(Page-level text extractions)
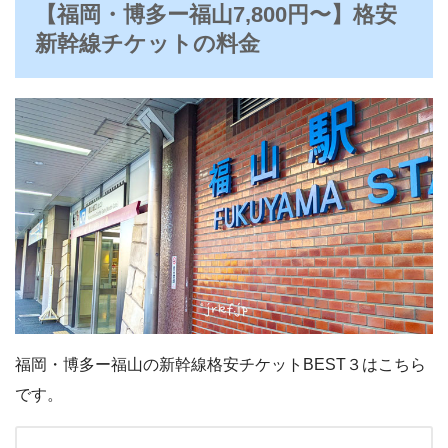
【福岡・博多ー福山7,800円〜】格安
新幹線チケットの料金
福岡・博多ー福山の新幹線格安チケットBEST３はこちら
です。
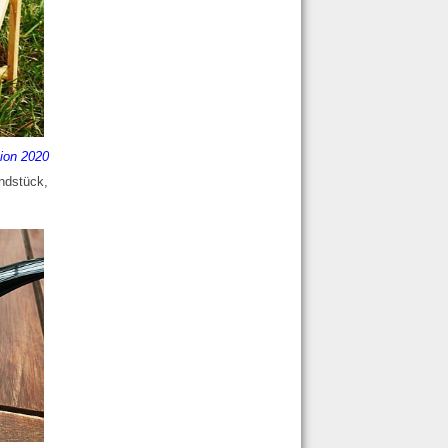
ion 2020
undstück,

Work to be completed: Write the data above out again exactly, every line of it, and exclude the pictures.

Task output:
【福岡・博多ー福山7,800円〜】格安
新幹線チケットの料金
福岡・博多ー福山の新幹線格安チケットBEST３はこちら
です。
ion 2020
undstück,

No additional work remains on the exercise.